The language of “getting ratio” and “possession” runs through that, Peralta added. “Trends of TikTok comments are traded back and forth every day,” he said.

Sometimes the language and words they use online are much more problematic. He refers to a phrase said at school, which comes from a phrase that often appears under women’s posts on the Internet, where users leave a series of comments on videos of female creators, saying: “it’s pink gum“, referring to the author… “These (students) are not trying to make a sexual remark,” explained Peralta. “It’s the repetition of something that you understand enough to know that it causes inflammation, but not enough to know how harmful and dangerous it is.”

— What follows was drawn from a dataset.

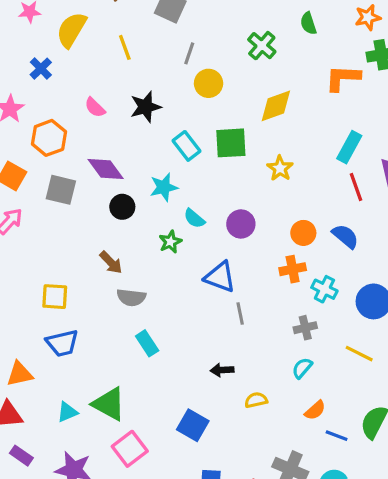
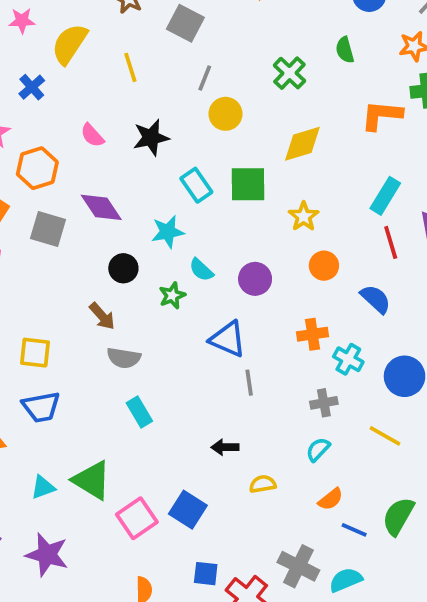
black circle: (122, 207) -> (123, 268), moved
orange circle: (303, 233) -> (324, 266), moved
pink square: (130, 449) -> (137, 518), moved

This is a reality that will inevitably happen as the Internet becomes an all-encompassing space for young people to navigate the world. Industries serving adolescent children have crumbled since social media have become the epicenter of the spread of culture, p between fashion and beauty mainly grouped into brands that cater to adults.

Children and adults consume the same content, and this content will inevitably contribute to their socialization. And while the issue of responsibility and blame shifts from creators to parents, to governments and tech companies, Peralta said it’s not about punishing students, but about being honest with them and giving them fundamental instruction and a vision of what how to manage your reality.

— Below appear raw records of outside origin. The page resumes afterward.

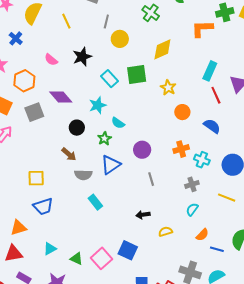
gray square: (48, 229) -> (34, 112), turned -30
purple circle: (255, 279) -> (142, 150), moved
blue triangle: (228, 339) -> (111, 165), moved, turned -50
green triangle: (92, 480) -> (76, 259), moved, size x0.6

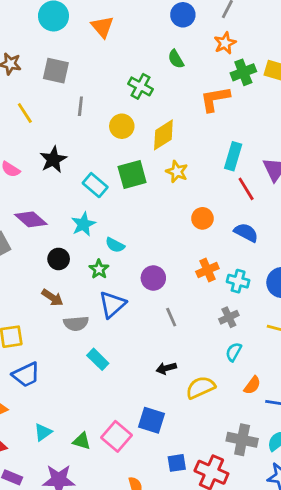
yellow circle: (120, 39) -> (122, 126), moved
yellow star: (168, 88) -> (177, 172), moved
yellow semicircle: (165, 232) -> (200, 387), size x1.5

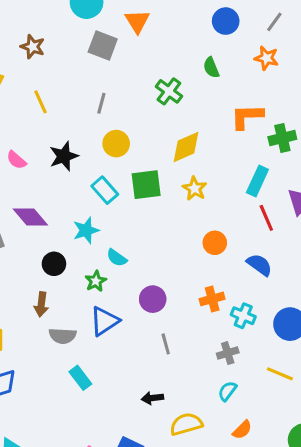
orange star: (225, 43) -> (266, 58), turned 30
gray square: (56, 71) -> (103, 45), moved
green cross: (243, 72) -> (282, 138), moved
yellow circle: (122, 126) -> (116, 144), moved
brown arrow: (52, 298) -> (41, 304), turned 55

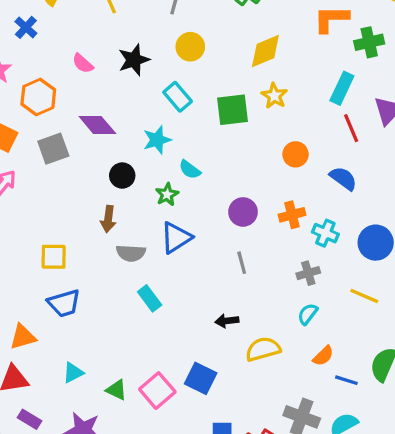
green square: (146, 185) -> (233, 110), moved
purple circle: (153, 299) -> (243, 212), moved

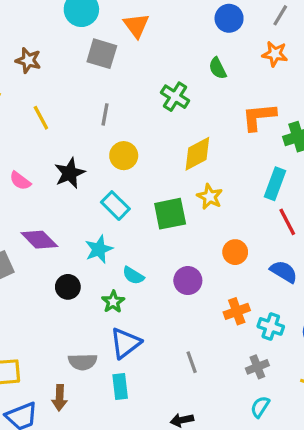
purple circle: (243, 212) -> (188, 281), moved
brown arrow: (108, 219) -> (60, 398), moved
cyan rectangle: (150, 298) -> (120, 386), moved, turned 35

“I probably underestimate the fact that there are so many kids who are really well socialized and doing great,” he said. “This crazy anti-social behavior stands out more than ever because you can point to all these different reasons, but there are so many kids with more tools in their tool bag than I’ve ever seen.”

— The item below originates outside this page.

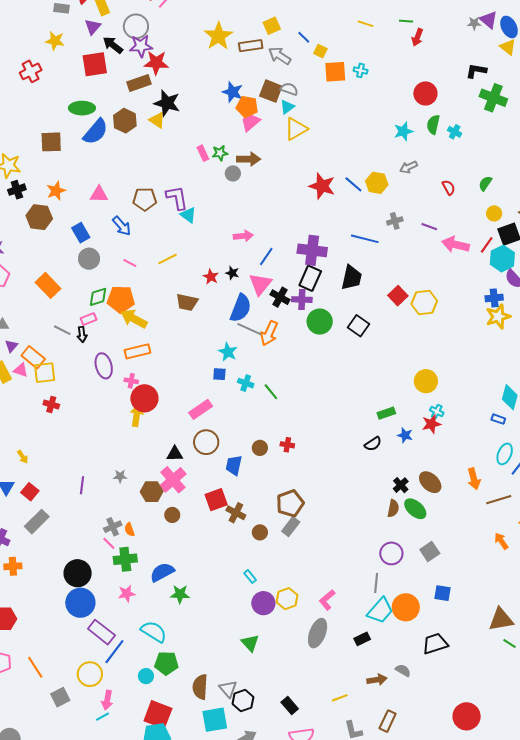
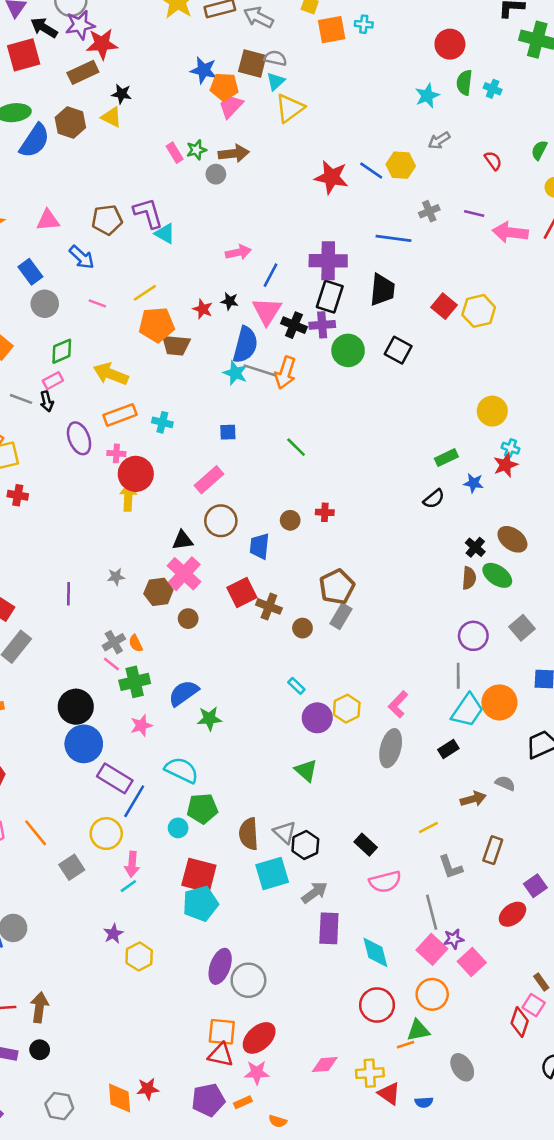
black star: (167, 103) -> (122, 94), size x0.6
orange pentagon: (121, 299) -> (157, 325), moved
cyan star: (228, 352) -> (235, 373), moved
cyan cross: (246, 383) -> (162, 422), moved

Carter believes this is simply the result of not knowing when to keep online things online and offline things off. The problem with that same beef was the way it leaked out onto the internet, where the misunderstanding was further clouded by subtweets and shade. And she is not alone. Peralta said many students have expressed a desire to live in an era where they don’t have to deal with the complications and sensationalism of social media. But they are the only ones who really understand each other’s problems.

“If I can just remove it, I won’t have to be mad,” Carter reasoned. “Who wants to be angry? Not me.”

She collected her books, completed her math homework. She showed Peralta and me the finished sheet before leaving for the evening. “Let’s chat later,” she said.